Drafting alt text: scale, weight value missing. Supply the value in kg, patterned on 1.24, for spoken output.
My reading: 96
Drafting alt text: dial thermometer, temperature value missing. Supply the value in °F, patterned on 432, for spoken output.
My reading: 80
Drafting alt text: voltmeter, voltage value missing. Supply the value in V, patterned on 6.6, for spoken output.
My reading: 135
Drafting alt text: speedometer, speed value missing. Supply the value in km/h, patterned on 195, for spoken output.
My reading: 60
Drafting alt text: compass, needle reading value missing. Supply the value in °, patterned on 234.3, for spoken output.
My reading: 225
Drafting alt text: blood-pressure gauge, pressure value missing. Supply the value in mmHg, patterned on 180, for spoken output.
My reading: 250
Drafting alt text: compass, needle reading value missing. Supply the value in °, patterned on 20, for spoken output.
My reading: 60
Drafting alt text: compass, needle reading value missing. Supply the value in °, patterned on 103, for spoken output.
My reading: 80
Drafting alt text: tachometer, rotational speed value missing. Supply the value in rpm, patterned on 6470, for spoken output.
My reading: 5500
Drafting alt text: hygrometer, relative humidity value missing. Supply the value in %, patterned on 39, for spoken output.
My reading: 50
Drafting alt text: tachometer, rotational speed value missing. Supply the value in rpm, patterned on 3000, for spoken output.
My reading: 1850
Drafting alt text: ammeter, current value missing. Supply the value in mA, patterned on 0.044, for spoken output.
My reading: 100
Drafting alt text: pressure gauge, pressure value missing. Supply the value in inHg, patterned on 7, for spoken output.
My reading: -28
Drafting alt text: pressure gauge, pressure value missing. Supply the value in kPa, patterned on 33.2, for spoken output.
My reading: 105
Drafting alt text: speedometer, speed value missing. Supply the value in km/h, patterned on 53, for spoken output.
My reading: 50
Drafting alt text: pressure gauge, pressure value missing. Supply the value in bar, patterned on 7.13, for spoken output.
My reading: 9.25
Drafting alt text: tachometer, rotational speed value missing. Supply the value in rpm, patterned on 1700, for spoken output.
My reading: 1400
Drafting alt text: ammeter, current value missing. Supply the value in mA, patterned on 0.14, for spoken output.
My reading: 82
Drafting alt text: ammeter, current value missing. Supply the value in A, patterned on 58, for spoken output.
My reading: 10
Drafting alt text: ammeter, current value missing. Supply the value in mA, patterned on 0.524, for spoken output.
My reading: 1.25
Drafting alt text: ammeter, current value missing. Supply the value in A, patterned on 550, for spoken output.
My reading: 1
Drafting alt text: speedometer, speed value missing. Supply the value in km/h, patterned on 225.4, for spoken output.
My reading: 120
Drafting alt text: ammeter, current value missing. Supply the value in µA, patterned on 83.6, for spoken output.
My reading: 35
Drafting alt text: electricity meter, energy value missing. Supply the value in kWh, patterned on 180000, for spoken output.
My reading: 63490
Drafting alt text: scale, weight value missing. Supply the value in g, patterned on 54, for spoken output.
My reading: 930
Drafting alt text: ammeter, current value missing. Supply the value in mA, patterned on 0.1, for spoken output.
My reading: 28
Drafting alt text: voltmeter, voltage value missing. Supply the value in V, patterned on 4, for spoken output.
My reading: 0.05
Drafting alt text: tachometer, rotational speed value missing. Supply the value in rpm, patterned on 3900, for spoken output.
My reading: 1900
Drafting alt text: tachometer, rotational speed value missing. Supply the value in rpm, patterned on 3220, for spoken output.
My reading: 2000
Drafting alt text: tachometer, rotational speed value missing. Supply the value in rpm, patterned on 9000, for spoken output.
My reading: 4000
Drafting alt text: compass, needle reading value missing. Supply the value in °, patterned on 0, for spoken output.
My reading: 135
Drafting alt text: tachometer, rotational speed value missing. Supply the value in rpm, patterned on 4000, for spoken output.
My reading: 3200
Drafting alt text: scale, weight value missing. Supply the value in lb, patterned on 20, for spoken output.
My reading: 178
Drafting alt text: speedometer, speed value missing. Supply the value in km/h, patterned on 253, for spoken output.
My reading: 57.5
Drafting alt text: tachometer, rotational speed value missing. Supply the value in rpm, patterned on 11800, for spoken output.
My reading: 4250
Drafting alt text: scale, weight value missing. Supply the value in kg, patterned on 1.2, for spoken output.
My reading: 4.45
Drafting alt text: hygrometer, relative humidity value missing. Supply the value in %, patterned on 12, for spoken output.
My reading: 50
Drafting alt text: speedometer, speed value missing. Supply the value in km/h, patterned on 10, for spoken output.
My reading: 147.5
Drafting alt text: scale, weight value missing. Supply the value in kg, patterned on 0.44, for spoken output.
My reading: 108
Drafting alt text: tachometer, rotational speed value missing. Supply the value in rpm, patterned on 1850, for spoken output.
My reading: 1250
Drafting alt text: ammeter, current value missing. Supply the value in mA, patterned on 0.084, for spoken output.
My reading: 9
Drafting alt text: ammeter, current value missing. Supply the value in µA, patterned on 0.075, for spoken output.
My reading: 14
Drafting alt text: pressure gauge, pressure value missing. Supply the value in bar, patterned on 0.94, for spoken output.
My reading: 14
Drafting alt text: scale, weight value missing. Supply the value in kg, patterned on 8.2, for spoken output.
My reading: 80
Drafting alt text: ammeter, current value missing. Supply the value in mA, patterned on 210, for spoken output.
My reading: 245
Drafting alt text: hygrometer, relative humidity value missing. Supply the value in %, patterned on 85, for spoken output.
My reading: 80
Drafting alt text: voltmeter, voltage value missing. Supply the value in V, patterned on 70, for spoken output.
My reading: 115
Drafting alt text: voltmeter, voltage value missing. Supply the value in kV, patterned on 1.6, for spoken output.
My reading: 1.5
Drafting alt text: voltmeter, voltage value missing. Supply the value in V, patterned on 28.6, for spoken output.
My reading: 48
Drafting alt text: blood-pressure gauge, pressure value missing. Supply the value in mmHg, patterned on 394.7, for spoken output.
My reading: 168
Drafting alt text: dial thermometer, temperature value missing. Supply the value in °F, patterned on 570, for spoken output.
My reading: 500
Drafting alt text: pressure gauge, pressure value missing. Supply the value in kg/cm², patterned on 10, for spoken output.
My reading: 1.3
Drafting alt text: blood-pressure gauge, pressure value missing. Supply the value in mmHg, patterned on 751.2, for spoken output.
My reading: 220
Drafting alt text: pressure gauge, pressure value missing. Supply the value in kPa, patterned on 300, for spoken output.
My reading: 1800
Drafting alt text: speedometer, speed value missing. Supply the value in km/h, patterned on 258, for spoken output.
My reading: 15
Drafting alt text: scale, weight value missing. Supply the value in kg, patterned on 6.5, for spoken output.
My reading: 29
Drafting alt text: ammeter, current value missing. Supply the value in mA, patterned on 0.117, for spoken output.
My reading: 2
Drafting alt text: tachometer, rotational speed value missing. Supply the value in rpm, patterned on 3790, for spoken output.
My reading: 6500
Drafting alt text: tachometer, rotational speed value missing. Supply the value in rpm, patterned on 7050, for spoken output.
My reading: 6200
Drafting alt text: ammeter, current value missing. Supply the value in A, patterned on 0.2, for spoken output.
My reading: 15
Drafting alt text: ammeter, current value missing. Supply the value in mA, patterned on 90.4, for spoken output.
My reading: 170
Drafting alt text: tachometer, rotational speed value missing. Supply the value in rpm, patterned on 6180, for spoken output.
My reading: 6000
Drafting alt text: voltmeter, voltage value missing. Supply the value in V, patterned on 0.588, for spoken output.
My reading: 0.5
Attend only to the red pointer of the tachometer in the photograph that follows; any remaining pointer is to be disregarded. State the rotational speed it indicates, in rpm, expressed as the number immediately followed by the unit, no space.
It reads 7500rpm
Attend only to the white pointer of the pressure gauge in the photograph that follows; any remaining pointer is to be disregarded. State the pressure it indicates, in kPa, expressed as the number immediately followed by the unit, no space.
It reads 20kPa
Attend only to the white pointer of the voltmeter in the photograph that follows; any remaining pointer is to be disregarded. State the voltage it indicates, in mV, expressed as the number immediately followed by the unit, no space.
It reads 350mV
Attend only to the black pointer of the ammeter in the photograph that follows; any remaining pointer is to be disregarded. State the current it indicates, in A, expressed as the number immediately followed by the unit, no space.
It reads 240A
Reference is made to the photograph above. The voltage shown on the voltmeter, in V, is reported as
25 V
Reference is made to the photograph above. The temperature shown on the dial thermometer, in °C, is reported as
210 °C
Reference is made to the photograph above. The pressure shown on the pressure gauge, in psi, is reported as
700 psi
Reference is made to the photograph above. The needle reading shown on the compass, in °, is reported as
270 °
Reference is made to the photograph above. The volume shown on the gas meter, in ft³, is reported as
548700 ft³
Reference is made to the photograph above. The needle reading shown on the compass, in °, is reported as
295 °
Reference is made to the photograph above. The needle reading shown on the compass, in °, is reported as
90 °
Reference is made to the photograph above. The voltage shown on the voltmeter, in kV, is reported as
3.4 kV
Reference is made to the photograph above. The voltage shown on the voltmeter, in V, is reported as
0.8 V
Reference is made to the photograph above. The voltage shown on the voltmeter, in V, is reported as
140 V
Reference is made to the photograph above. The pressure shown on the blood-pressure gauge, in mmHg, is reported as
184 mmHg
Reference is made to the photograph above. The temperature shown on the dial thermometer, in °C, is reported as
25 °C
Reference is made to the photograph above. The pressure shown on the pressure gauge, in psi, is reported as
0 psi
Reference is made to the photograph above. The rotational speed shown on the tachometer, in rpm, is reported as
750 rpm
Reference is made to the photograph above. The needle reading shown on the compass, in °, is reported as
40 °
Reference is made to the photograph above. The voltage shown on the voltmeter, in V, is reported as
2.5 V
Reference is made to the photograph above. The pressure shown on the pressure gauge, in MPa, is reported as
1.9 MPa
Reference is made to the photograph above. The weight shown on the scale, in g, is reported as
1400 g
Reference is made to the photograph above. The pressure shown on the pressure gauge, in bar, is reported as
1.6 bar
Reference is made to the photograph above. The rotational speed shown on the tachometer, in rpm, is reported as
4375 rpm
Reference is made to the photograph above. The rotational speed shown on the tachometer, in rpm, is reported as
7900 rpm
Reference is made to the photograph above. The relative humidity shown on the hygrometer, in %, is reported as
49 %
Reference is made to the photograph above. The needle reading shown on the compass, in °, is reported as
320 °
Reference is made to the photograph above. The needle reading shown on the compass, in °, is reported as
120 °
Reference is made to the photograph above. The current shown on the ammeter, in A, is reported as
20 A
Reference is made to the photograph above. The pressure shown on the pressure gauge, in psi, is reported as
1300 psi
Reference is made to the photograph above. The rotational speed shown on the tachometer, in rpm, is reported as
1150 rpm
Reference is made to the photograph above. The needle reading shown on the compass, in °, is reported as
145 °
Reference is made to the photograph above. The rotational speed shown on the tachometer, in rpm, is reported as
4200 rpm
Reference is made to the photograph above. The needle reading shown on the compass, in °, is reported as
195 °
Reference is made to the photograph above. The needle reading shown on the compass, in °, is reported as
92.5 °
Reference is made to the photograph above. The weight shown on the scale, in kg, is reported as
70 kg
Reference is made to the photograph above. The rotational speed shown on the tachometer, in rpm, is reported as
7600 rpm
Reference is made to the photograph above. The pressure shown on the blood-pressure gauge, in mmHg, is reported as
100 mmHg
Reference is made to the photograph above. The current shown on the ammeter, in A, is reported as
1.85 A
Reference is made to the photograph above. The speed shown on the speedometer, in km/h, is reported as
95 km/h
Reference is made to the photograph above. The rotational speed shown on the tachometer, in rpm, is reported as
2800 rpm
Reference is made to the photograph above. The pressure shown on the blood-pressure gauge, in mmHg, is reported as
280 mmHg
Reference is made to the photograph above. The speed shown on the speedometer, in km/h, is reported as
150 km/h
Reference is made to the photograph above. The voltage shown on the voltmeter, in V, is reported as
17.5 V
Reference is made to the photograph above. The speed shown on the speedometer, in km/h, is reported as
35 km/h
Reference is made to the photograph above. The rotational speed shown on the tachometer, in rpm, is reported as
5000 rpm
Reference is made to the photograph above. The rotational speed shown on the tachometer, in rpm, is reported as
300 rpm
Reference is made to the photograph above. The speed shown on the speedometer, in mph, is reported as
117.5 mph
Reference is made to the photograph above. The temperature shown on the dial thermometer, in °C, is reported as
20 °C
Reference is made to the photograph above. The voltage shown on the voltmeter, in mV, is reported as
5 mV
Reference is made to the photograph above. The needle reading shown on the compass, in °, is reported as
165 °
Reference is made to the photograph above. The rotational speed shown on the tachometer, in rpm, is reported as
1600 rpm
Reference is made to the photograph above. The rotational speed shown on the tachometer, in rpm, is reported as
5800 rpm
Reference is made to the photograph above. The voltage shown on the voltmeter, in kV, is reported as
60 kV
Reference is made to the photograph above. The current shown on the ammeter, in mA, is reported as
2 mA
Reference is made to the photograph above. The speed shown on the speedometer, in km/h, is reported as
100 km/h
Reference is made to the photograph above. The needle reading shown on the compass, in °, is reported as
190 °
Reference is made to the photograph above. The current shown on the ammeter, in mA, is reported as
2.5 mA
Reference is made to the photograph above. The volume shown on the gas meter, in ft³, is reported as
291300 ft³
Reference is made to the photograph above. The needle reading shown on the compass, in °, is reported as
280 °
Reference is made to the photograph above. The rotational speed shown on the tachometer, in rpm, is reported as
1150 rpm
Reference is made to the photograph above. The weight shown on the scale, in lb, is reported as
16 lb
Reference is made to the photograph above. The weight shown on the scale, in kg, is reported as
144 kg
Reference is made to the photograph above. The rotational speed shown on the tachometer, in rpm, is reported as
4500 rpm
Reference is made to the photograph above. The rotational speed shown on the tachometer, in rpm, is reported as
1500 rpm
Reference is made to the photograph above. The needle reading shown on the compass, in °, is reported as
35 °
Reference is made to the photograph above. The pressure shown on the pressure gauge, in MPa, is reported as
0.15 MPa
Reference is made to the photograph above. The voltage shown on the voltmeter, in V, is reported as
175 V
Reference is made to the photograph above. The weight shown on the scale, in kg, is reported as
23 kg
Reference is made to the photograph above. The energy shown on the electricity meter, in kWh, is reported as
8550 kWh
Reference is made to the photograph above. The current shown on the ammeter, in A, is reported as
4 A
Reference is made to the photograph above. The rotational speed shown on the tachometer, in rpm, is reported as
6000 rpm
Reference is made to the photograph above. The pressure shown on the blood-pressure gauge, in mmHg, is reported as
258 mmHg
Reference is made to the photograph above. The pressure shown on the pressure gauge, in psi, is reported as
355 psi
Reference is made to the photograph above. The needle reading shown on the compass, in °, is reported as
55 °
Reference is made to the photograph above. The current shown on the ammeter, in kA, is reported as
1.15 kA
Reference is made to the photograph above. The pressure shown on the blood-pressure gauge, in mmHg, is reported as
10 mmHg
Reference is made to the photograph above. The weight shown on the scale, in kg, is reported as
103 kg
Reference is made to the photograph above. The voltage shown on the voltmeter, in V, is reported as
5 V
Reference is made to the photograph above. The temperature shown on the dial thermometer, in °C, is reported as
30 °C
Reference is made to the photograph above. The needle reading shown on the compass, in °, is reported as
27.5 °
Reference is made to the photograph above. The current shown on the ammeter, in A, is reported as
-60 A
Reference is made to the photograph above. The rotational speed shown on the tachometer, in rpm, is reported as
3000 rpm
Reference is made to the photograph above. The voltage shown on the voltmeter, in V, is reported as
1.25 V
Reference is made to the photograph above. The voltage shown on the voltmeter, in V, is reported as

**WHAT IS NEEDED**
Reproduce verbatim the lines between the one holding "0.2, for spoken output." and the one holding "My reading: 0.5", inclusive.

**ANSWER SPACE**
Drafting alt text: ammeter, current value missing. Supply the value in A, patterned on 0.2, for spoken output.
My reading: 15
Drafting alt text: ammeter, current value missing. Supply the value in mA, patterned on 90.4, for spoken output.
My reading: 170
Drafting alt text: tachometer, rotational speed value missing. Supply the value in rpm, patterned on 6180, for spoken output.
My reading: 6000
Drafting alt text: voltmeter, voltage value missing. Supply the value in V, patterned on 0.588, for spoken output.
My reading: 0.5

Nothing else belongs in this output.